WHO Country Office in the former Yugoslav Republic of Macedonia

Participant signing the poster as the testimony of the adherence to the PHC values.

A National Expert Consultation Meeting was held in Skopje on 14–15 November 2018 to define the strategy and action plan for the Primary Health Care Strengthening Programme in the former Yugoslav Republic of Macedonia.

The former Yugoslav Republic of Macedonia provides an example of how a country can tackle essential primary health care reforms in a focused way. Under the leadership of the Minister of Health, Dr Venko Filipče, the country is one of the first working to make the Declaration of Astana a reality. The Ministry of Health developed the Primary Health Care Strengthening Programme with the aim of building a responsive primary health care system that supports individual health protection, disease prevention and primary curative services, but also population-based and social interventions. The WHO Country Office in the former Yugoslav Republic of Macedonia and the WHO European Centre for Primary Health Care are helping the Ministry of Health to realize this aim.

Country context

While maternal and child health care remain a challenge, the country is facing an ageing population and an increase in the number of people living with multiple chronic conditions due to noncommunicable diseases and risk factors like smoking, unhealthy diets and obesity. Currently, services are scattered between different health and social care providers in various settings, increasing unnecessary pressure on secondary and tertiary care. Primary health care does not have a priority status in the overall national health policy and this is reflected in the health of the population.
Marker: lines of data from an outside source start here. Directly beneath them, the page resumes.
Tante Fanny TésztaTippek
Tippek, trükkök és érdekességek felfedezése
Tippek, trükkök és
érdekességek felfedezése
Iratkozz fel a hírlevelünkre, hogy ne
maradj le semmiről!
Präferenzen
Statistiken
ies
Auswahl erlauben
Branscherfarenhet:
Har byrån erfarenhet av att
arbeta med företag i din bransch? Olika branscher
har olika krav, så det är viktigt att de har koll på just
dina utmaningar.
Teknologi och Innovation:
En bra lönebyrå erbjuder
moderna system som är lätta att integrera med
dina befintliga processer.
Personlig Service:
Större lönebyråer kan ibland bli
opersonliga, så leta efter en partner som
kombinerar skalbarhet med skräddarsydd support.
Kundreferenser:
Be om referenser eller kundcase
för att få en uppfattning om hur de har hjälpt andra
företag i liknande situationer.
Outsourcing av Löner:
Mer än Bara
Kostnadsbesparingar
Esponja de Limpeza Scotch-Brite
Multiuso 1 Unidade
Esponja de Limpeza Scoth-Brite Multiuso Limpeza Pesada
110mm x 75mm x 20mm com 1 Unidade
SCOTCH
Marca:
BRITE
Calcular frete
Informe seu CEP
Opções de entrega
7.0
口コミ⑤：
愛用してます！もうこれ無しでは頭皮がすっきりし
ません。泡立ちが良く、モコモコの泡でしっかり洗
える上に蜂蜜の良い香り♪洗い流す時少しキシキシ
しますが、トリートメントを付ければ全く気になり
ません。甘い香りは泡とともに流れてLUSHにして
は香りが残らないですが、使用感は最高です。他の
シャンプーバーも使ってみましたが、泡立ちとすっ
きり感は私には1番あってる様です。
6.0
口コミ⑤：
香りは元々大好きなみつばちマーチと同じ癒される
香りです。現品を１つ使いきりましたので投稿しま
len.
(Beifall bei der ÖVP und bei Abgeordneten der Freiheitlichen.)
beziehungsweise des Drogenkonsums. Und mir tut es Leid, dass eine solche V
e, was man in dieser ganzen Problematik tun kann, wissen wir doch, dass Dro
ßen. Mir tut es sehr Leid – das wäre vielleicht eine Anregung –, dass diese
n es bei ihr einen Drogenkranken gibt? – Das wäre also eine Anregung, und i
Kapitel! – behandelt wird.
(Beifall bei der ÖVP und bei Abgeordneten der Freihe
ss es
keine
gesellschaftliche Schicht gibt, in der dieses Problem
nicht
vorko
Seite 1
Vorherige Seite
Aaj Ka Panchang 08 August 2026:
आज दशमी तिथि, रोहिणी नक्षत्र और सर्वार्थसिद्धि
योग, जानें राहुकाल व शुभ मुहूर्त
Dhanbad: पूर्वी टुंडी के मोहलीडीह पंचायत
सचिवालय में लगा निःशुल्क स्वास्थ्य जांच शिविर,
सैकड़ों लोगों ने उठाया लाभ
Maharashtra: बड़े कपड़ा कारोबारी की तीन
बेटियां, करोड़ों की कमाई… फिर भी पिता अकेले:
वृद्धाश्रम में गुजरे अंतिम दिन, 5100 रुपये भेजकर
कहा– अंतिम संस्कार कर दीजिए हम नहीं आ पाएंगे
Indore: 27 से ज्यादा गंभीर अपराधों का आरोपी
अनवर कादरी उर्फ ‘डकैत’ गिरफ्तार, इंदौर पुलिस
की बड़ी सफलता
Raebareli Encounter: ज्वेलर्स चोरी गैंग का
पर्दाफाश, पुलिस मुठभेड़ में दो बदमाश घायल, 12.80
Developing a primary health care approach

At the National Expert Consultation Meeting, different stakeholders discussed current challenges in primary health care and ways to implement the commitments of the Declaration of Astana, seeking to build a modern people-centred primary health care system, using a “whole-of-society approach” to maximize the level and distribution of health and well-being. Over 40 experts participated in the meeting, including representatives of the Ministry of Health, professional associations, universities, insurance funds, nongovernmental organizations and other stakeholders.
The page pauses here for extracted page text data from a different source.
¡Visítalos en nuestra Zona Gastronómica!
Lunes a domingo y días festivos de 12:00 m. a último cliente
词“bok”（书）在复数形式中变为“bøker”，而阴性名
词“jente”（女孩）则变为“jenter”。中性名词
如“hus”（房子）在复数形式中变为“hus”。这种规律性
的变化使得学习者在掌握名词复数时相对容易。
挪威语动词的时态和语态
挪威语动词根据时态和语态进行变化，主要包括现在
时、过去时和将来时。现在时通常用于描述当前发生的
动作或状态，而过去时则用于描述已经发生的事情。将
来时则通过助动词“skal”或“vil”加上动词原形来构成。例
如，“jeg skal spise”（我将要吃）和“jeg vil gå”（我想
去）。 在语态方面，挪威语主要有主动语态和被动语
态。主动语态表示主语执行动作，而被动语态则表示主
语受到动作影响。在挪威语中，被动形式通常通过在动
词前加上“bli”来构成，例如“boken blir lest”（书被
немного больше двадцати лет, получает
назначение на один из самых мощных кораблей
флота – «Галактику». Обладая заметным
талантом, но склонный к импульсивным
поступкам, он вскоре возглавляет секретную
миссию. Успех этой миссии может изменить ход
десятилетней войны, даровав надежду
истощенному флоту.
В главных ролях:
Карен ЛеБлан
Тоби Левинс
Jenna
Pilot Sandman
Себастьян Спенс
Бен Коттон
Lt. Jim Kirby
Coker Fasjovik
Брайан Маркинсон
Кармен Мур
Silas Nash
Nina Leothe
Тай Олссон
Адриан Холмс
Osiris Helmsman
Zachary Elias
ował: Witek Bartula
Participants at the meeting identified a set of activities to strengthen primary health care that can be implemented in the current context, including: establishing an appropriate regulatory framework; providing adequate funding for the model of care; and integrating primary health care with public health services, secondary and tertiary care, and social services.

Other factors discussed as crucial system enablers for the successful strengthening and modernization of primary health care included: governance and accountability, aligned financial incentives, a competent health workforce, responsible use of medicines, innovative health technologies and e-health.

Participants provided valuable input in the attempt to build primary health care and health services that are high quality, safe, comprehensive, integrated, accessible, available and affordable for everyone everywhere; provided with compassion, respect and dignity by health professionals who are well-trained, skilled, motivated and committed.

Quality of care assessment

In parallel to this event, a WHO mission on quality improvement in primary health care took place on 12–16 November. The mission aimed to review the current scope of practice, clinical knowledge and skills of primary health care nurses and doctors – family doctors, general practitioners, paediatricians and gynaecologists.

What is next

The outcomes of these initiatives will inform the Primary Health Care Strengthening Programme in the former Yugoslav Republic of Macedonia, which will be presented at the National Primary Health Care Forum on 13–14 February 2019, in Skopje.